In this instalment Wald is interested in examining the response of the literary Left to the threat of the rising tide of European Fascism, from the Spanish Civil War through to the Second World War. What I found really intriguing was his focus on lesser known writers as well as some of the big hitters – so we get the likes of Len Zinberg (aka Ed Lacey) and Alvah Bessie alongside Hemingway, Chester Himes, Irwin Shaw and a host of others I was unfamiliar with and whose books I now have to add to my ‘must get’ list.

Wald takes an interesting organisational approach to his material, teasing out some themes that might not have been immediately obvious. So the book kicks off with what I think is the very best section and deals with the idea of the Left writer and concepts of Jewish masculinity.  I found this the most engagingly written part of the whole book and I was genuinely fascinated by the culture created by the Jewish US writers of the International Brigades and their contribution to the Communist Party inspired Popular Front.

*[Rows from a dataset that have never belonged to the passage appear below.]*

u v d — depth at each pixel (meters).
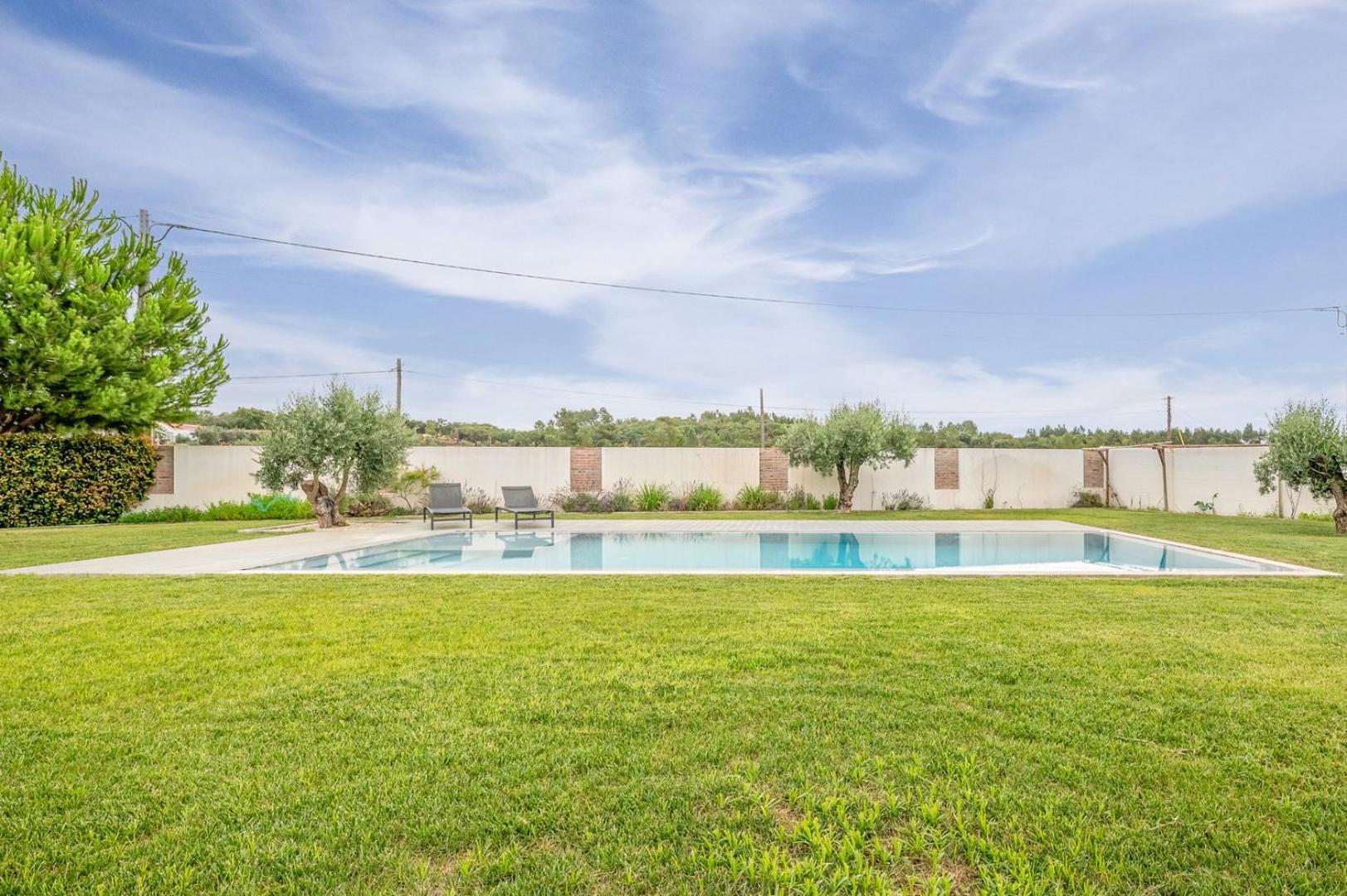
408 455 16.02
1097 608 5.11
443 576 6.76
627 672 3.58
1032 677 3.48
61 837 2.06
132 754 2.62
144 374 14.88
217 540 10.66
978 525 13.56
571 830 2.10
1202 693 3.24
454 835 2.06
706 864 1.91
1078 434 34.12
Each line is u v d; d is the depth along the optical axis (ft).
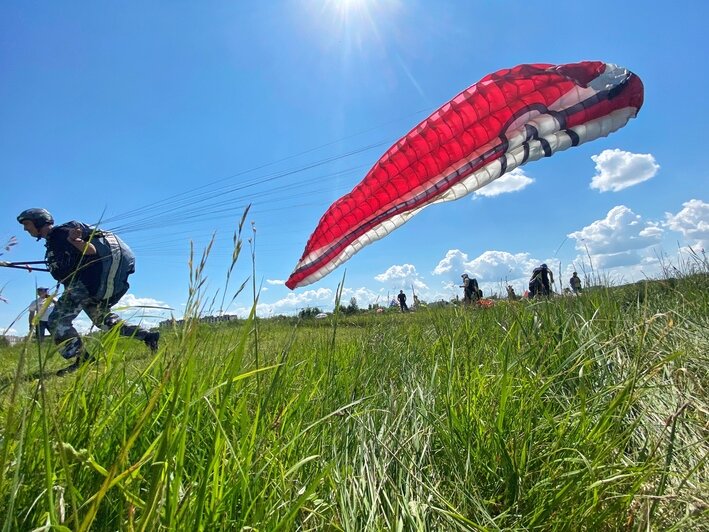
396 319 16.20
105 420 4.58
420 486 5.58
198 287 3.75
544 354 8.75
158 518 3.40
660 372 8.11
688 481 5.49
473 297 15.78
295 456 5.89
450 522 4.97
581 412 6.11
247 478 4.26
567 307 11.49
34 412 4.50
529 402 6.95
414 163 23.82
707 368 8.03
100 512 3.94
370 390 9.45
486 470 5.95
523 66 19.70
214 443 4.27
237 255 3.98
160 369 5.86
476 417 6.63
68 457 3.46
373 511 4.90
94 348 5.64
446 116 21.85
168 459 3.57
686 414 6.61
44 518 3.69
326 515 5.02
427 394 8.23
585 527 4.81
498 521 5.16
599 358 7.70
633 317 10.73
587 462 5.17
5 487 3.57
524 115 19.71
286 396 7.40
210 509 3.92
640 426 6.78
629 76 18.97
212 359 6.91
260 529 4.00
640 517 4.61
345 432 7.09
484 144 21.25
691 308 12.14
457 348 10.14
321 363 10.05
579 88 18.97
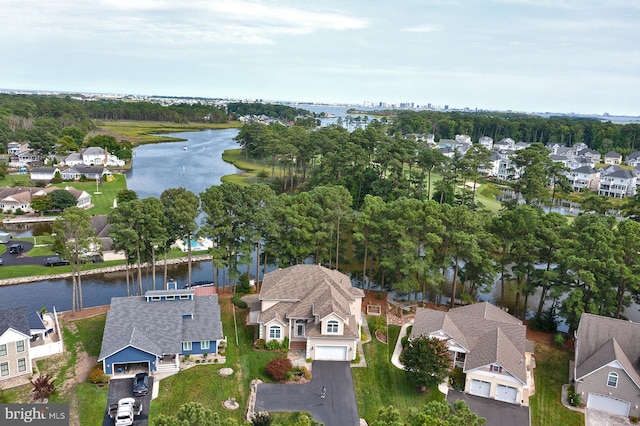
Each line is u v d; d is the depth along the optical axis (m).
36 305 62.31
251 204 62.34
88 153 164.25
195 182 141.50
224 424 27.03
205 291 61.44
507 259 60.31
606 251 51.66
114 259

He moves on to look at the role of the Black writer and uncovers the racism at the very heart of the idea of liberal democracy. There is some particularly intriguing information here about the way in which fear of Fascists stirring and fomenting unrest in Harlem amongst the Black population became something of an obsession for writers on the Left. Although there was indeed sporadic unrest amongst the population of Harlem there seems to be very little evidence that it was inspired by the far Right – seeming to spring instead from quite legitimate concerns within the Black population of their marginalisation within a so-called democratic society.

Probably the big coup of this book is in the last chapter entitled Arthur Miller’s Missing Chapter. Although Miller’s political sympathies are well recorded elsewhere, what Wald is able to reveal in this book and for the first time is that Miller had an alter-ego or at least a writing pseudonym – Matt Wayne, a pro-communist critic and activist.

Circumstantial evidence is overwhelming that Matt Wayne was, indeed, Arthur Miller. Following a request that I turn off my tape recorder and not take notes, I was advised of this identity by two former Communists…..editors of the New Masses during the 1940s.

Wald explores why it was that such effort seems to have been expended on keeping this alias so covert:

What is lamentable is that the pains of liberal commentators to protect Miller from being stereotyped as a onetime Communist fellow traveller achieve results parallel to the efforts of those who might depict Miller as an apologist for totalitarianism. Both interpretations deny the acquisition of the wisdom Miller gained as he abandoned a pro-Soviet orientation and embraced the independent radicalism with which he infused culture in the United States during the second half of his life.

 

This piece of original research  isn’t, I’m glad to say, allowed to overpower the balance of the book and Weld maintains his reasoned, informed and steady tone of enquiry from beginning to end. As a revelation this is one of the more low key examples of the art of the journalistic scoop but I suspect in the hands of some others it would have been raised to an artificial peak of dramatic tension that such a revelation probably doesn’t deserve.

Like the study by Alan Sinfield reviewed elsewhere on this site, this is another example of a book with a meticulous and indispensable bibliography and reference list for you to explore. I think you’d have to have  extraordinary self-control not to keep putting this book down in order to hunt for some of the titles he’s introduced here.

I must also say that the book jacket has an unbelievably cool photograph of Alvah Bessie during his time with the Lincoln Brigade in Spain – that alone makes the book worth having in my opinion. Copies can be found for very sensible prices below £10 on various internet sites and I think you’ll find that this is a good investment.